NU dan Muhammadiyah, bersama dengan organisasi dan cendekiawan Muslim lainnya, merujuk pada jenis tertentu dari Islam Indonesia: Islam Nusantara. Beberapa pakar menggambarkan Islam Nusantara sebagai sinkretisme dan bukan Islam. Sebagai contoh, ahli antropologi budaya terkemuka Clifford Geertz menyebut studi The Religion of Java, bukan studi Islam di Jawa. Namun, para pakar lain hanya menggambarkan Islam Nusantara sebagai Islam Sunni.
Sejarawan Azyumardi Azra menggambarkan Islam Indonesia bukan sebagai campuran Hindu-Budha, tetapi sebagai Islam Sunni berdasarkan tiga pilar: teologi Ash’ariyah, Sufisme Ghazaliah, dan Mazhab Syafi’i. Menurut Azra, itu adalah Islam moderat, jalan tengah (Islam wasatiyyah), yang berupaya menyeimbangkan wahyu ilahiah dan akal manusia. Dalam bahasa Indonesia, kata “moderat” memiliki nuansa quasi-Aristotelian keseimbangan dan harmoni.

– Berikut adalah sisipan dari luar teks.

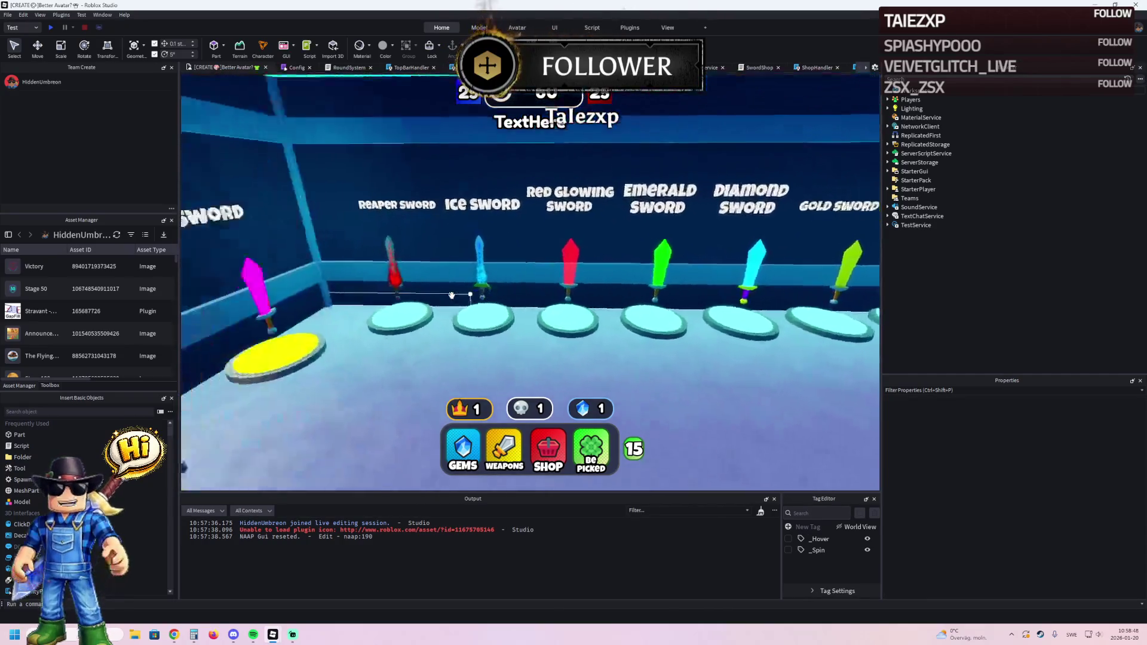
key(w)
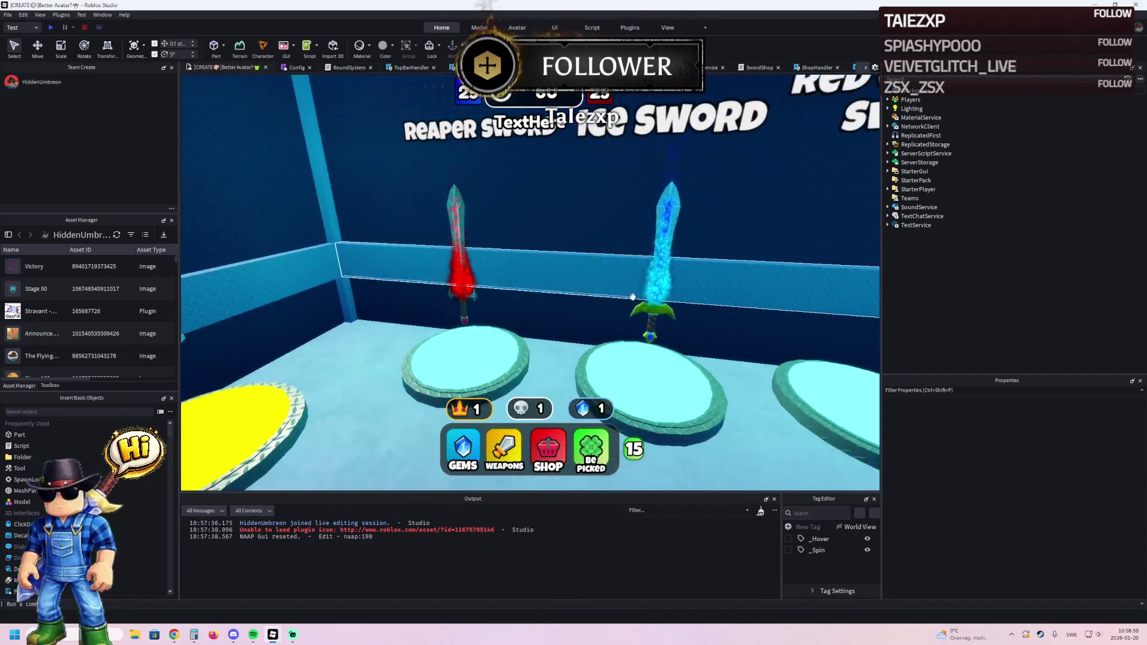
click(655, 304)
key(e)
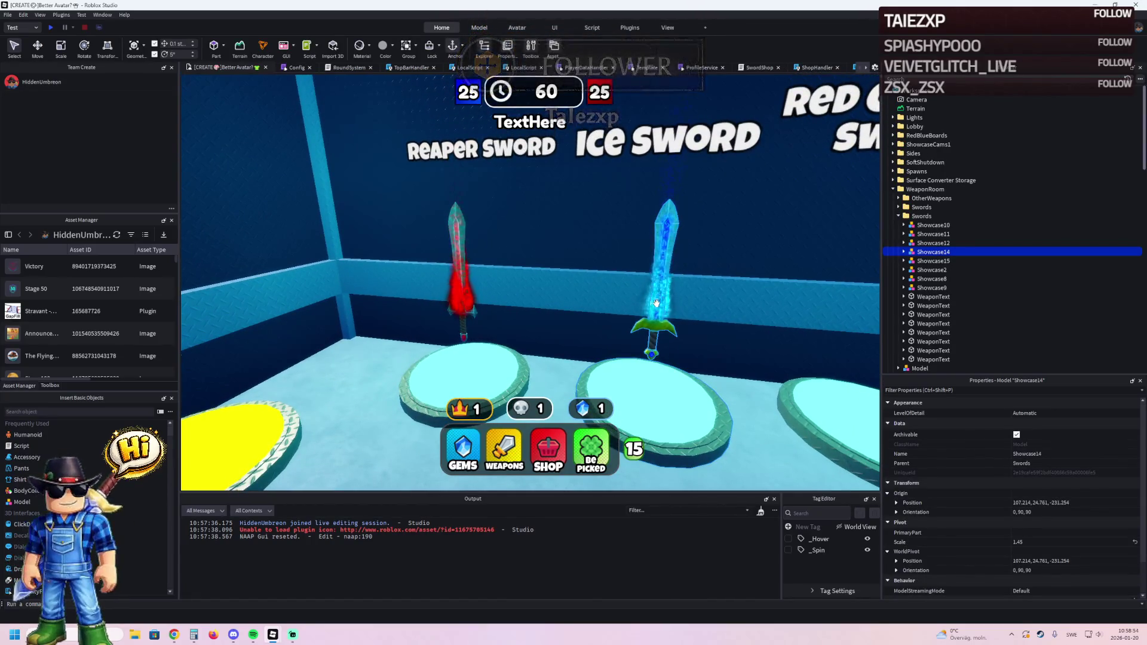
key(s)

Dalam Islam Nusantara, terdapat penekanan pada Indonesia dan warga Indonesia sebagai negara dan orang-orang yang dibentuk oleh pulau, pantai, pelabuhan, perdagangan, dan perjalanan, yang berbeda dari budaya gurun Timur Tengah yang lebih ketat. Dalam budaya kepulauan ini, Islam berkembang menjadi agama yang dominan, tetapi hidup berdampingan dengan sistem kepercayaan lainnya.
Konsep Islam Nusantara memperkuat pemahaman tentang Islam yang menolak negara Islam demi negara yang didirikan atas pengakuan pluralisme agama di Indonesia. Selain mengakui bahwa geografi telah memengaruhi Islam Indonesia, para cendekiawan Muslim di Indonesia cenderung menolak tuduhan bahwa keyakinan mereka hanyalah kecelakaan dari geografi itu dan bahwa praktik mereka hanya cocok untuk penyelidikan antropologis tetapi tidak untuk wawasan teologis dan hukum.
Survei oleh Pew Research Center menunjukkan bahwa Muslim Indonesia cenderung lebih saleh/bersih daripada mereka yang berada di Timur Tengah. Ini adalah salah satu alasan mengapa para pakar NU dan Muhammadiyah dalam beberapa tahun terakhir lebih percaya diri dalam menantang pandangan radikal yang diimpor dari Semenanjung Arab. Mereka menekankan bahwa, seperti yang dikatakan ketua NU Said Aqil Siradj, Islam harus disebarkan dengan “menghormati budaya lokal, bukan memberantasnya.”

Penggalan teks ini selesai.